In diesem Jahr war ich schon richtig viel unterwegs, und ein paar Dienstreisen kommen noch. Wie viel ist eigentlich zu viel?

Die eine Perspektive ist: Wie sehr brauchen mich meine Studis und Kolleg*innen vor Ort, und wie viel darf oder sollte ich in der Weltgeschichte unterwegs sein, um Leute kennenzulernen, Raum fuer Austausch zu schaffen, ueber Forschungsergebnisse zu sprechen, Nachwuchswissenschaftlerinnen zu unterstuetzen etc. ? Hier kommt noch eine zweite Perspektive: Wie viel Austausch und Interaktion ist fruchtbar, wann wird es zu viel?
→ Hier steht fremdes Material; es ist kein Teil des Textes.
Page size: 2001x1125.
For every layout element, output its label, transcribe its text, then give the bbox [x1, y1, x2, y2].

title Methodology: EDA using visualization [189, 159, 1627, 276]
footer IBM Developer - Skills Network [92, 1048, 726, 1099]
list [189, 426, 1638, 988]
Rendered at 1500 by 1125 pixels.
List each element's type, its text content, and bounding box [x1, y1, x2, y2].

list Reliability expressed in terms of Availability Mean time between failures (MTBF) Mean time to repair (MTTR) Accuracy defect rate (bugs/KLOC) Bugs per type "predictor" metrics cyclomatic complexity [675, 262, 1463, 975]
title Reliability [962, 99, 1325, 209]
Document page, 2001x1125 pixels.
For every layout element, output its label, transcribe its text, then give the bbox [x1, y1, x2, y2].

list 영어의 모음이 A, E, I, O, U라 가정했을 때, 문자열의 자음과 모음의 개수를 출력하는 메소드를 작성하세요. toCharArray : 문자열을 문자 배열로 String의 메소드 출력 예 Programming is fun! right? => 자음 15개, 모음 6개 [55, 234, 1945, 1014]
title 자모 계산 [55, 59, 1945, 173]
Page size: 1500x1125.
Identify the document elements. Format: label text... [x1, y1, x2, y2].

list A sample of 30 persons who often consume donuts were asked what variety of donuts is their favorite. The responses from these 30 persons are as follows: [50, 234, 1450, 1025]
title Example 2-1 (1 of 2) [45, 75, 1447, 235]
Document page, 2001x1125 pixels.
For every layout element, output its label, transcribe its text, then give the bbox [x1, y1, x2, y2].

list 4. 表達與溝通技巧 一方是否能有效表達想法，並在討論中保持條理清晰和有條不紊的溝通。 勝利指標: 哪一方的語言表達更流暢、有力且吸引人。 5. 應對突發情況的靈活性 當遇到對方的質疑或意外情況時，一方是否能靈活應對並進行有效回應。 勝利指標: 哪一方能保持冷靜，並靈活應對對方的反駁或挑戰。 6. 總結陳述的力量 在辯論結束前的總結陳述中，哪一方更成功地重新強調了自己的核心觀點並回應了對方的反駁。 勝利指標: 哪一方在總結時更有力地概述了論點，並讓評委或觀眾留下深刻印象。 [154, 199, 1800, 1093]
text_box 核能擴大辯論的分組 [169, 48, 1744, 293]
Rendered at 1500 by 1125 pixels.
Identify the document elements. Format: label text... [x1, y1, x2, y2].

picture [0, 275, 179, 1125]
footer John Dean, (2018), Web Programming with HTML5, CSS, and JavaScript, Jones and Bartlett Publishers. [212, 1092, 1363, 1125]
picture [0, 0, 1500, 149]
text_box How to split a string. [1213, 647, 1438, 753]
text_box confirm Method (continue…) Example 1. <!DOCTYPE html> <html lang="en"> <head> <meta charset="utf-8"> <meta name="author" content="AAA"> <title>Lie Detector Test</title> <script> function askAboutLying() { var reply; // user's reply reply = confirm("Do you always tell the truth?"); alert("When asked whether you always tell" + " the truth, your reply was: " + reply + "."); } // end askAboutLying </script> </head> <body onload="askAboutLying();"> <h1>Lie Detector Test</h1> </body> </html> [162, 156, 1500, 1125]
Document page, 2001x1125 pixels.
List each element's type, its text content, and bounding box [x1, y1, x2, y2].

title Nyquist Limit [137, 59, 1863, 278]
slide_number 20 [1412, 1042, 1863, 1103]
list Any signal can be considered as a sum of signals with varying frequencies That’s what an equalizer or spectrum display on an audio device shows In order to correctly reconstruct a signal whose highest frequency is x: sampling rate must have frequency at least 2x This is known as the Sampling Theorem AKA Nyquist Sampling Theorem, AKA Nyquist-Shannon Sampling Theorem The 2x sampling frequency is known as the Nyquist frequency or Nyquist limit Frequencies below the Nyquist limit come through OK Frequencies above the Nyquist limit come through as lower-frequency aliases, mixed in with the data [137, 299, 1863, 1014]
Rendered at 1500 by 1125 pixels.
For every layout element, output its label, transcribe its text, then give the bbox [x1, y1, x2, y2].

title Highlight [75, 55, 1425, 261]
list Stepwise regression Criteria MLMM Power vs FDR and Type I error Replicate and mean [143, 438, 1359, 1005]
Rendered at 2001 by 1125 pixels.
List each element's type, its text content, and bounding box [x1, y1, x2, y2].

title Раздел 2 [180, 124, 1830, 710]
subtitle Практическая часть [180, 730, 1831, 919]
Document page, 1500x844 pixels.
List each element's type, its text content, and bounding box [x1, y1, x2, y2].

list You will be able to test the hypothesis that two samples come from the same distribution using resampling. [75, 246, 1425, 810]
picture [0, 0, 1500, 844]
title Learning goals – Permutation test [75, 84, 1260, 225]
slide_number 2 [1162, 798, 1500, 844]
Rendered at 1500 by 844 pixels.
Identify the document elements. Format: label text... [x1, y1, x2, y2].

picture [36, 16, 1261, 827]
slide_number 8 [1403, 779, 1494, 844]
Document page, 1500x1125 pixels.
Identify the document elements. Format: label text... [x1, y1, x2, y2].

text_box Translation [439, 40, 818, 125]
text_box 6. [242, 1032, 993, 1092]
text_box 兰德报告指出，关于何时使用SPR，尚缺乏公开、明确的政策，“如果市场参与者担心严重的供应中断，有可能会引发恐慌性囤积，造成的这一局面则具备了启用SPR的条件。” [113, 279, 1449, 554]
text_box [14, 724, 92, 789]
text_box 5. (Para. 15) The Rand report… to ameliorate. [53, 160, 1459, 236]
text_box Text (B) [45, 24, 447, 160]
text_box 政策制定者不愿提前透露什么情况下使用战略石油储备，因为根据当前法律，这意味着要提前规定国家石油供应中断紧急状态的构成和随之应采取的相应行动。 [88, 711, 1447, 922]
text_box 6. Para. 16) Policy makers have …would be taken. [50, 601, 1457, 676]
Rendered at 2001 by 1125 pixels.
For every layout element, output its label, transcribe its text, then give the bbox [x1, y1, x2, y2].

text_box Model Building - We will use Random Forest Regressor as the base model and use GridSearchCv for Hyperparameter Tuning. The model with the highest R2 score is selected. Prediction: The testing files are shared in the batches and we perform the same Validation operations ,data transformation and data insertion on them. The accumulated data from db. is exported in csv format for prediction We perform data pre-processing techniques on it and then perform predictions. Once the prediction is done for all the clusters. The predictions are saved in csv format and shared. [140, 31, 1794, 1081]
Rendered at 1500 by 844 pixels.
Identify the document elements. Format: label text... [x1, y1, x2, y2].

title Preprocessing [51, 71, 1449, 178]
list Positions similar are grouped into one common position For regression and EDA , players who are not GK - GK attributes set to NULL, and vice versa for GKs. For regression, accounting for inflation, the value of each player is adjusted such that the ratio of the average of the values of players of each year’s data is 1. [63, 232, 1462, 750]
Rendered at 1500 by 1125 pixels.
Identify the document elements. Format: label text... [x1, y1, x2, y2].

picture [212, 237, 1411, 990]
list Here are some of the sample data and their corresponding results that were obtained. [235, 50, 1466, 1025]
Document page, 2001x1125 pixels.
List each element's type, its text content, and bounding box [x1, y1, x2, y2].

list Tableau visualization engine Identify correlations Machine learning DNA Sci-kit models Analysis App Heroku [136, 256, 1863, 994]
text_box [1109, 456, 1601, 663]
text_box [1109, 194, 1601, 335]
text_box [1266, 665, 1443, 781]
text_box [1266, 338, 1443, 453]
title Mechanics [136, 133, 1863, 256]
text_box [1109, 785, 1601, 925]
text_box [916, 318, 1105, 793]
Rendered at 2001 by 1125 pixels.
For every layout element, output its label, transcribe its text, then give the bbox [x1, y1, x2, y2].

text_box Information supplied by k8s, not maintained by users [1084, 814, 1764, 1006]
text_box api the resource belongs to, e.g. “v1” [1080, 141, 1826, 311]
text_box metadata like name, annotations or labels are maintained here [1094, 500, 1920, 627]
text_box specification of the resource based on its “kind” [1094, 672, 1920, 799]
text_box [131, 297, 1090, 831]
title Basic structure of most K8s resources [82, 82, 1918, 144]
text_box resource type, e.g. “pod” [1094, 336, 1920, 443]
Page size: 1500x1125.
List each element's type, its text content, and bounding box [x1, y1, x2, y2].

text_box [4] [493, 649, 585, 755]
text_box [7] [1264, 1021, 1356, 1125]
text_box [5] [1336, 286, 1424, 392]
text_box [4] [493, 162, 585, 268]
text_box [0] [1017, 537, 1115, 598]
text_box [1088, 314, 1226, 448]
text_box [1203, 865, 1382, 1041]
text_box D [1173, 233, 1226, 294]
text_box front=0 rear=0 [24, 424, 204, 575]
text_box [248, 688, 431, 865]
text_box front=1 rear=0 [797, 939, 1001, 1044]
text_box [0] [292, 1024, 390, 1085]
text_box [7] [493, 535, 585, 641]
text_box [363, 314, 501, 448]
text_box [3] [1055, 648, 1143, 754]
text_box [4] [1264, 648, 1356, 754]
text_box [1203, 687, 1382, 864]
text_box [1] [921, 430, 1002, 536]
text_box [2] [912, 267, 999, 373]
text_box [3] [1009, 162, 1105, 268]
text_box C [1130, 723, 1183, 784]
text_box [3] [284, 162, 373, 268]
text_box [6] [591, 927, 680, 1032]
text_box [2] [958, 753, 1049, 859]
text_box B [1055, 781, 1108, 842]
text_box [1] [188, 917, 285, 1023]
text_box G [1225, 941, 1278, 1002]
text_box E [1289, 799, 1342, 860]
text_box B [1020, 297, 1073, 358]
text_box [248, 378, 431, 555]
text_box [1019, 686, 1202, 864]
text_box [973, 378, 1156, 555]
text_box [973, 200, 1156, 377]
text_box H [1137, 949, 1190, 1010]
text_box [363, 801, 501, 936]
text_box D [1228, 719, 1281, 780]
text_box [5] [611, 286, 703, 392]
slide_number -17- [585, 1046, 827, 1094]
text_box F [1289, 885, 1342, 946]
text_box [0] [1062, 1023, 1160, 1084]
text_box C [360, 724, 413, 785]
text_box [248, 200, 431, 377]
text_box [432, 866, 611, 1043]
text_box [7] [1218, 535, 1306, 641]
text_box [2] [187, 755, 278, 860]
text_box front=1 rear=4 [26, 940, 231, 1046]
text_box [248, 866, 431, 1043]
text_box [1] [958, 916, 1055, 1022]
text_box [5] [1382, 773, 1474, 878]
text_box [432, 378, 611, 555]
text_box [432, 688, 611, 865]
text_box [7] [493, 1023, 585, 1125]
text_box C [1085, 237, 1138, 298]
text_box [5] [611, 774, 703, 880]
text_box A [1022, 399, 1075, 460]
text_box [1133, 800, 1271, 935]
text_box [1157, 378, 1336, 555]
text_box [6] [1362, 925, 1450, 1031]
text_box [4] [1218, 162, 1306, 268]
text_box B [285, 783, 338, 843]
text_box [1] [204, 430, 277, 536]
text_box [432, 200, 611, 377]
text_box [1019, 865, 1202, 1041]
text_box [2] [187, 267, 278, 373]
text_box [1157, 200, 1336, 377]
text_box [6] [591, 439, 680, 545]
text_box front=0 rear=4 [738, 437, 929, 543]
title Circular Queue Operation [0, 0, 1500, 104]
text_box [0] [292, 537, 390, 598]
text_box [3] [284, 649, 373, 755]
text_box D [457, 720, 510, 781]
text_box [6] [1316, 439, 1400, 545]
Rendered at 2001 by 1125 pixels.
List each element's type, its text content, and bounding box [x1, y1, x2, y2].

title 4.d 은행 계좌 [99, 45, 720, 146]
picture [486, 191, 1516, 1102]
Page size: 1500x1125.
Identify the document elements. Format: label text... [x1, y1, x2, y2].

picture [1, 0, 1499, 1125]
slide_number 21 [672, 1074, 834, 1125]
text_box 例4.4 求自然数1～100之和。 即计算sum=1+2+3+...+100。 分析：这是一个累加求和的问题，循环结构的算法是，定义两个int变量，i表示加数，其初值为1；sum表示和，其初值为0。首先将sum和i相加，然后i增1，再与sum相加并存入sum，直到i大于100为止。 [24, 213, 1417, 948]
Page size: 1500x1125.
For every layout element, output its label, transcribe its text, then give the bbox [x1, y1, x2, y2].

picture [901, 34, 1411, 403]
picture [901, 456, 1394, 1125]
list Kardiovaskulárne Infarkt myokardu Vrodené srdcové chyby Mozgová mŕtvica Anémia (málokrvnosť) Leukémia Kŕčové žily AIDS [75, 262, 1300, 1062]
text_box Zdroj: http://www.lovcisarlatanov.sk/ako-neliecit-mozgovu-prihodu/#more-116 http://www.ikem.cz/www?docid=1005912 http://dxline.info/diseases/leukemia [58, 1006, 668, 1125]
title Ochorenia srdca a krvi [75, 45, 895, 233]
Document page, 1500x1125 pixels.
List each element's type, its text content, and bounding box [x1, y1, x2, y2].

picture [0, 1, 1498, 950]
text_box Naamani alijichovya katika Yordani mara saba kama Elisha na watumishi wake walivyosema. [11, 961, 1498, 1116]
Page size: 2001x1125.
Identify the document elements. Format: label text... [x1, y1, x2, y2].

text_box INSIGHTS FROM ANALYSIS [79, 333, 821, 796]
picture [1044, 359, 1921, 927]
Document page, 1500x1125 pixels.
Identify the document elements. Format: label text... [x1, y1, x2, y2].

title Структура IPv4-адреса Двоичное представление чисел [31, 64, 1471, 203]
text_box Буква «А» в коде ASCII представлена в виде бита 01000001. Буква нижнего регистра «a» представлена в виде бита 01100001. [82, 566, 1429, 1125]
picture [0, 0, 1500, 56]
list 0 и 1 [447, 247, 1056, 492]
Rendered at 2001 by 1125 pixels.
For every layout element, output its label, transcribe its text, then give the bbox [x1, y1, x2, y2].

Wo beginnt die Reizueberflutung? Welche Groesse/Laenge/thematische Breite von Konferenzen ist angenehm, wann wird es zu viel? Oh nein, eine dritte Perspektive: Wie viele und wie weite Reisen kann ich im Auftrag der Wissenschaft vor mir und meinem Klima-Gewissen/dem Geldbeutel der Steuerzahler*innen rechtfertigen?

Fragen ueber Fragen. Derweil fuellt sich der Kalender fuer 2020.